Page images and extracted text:
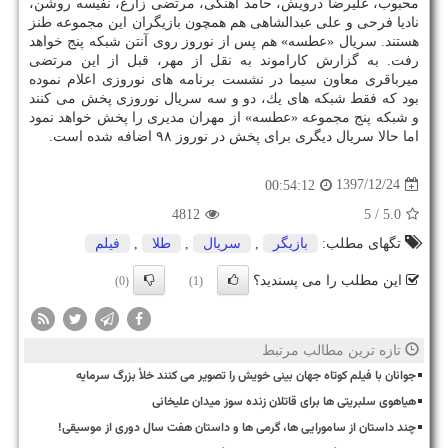
محبوب، علیرضا درویش، حامد آهنگی، مرتضی زارع، نفیسه روشن،
نادیا فرحی و علی عبدالشاهی هم همچون بازیگران این مجموعه طنز
هستند. سریال «عطسه» هم پس از نوروز روی آنتن شبكه پنج خواهد
رفت. به گزارش كاراموند به نقل از مهر، قبل از این مرتضی
میرباقری معاون سیما در نشست برنامه های نوروزی اعلام نموده
بود كه فقط شبكه های یك، دو و سه سریال نوروزی پخش می كنند
و شبكه پنج مجموعه «عطسه» از مهران مدیری را پخش خواهد نمود
اما حالا سریال دیگری برای پخش در نوروز ۹۸ اضافه شده است.
1397/12/24
00:54:12
4812
/ 5
5.0
تگهای مطلب:
بازیگر
,
سریال
,
طلا
,
فیلم
این مطلب را می پسندید؟
(0)
(1)
تازه ترین مطالب مرتبط
جوانان با فیلم کوتاه جهان بینی خویش را تصویر می کنند خلأ بزرگ سرمایه
هیاهوی سلبریتی ها برای قاتلان زنده سوز میدان علیخانی
چند داستان از سامورایی ها، گرمی ها و داستان هفت سال دوری از موسیقی!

--- Problem details ---
In the copy, every entry must appear exactly as written, and no picture may appear.

--- Task response ---
محبوب، علیرضا درویش، حامد آهنگی، مرتضی زارع، نفیسه روشن،
نادیا فرحی و علی عبدالشاهی هم همچون بازیگران این مجموعه طنز
هستند. سریال «عطسه» هم پس از نوروز روی آنتن شبكه پنج خواهد
رفت. به گزارش كاراموند به نقل از مهر، قبل از این مرتضی
میرباقری معاون سیما در نشست برنامه های نوروزی اعلام نموده
بود كه فقط شبكه های یك، دو و سه سریال نوروزی پخش می كنند
و شبكه پنج مجموعه «عطسه» از مهران مدیری را پخش خواهد نمود
اما حالا سریال دیگری برای پخش در نوروز ۹۸ اضافه شده است.
1397/12/24
00:54:12
4812
/ 5
5.0
تگهای مطلب:
بازیگر
,
سریال
,
طلا
,
فیلم
این مطلب را می پسندید؟
(0)
(1)
تازه ترین مطالب مرتبط
جوانان با فیلم کوتاه جهان بینی خویش را تصویر می کنند خلأ بزرگ سرمایه
هیاهوی سلبریتی ها برای قاتلان زنده سوز میدان علیخانی
چند داستان از سامورایی ها، گرمی ها و داستان هفت سال دوری از موسیقی!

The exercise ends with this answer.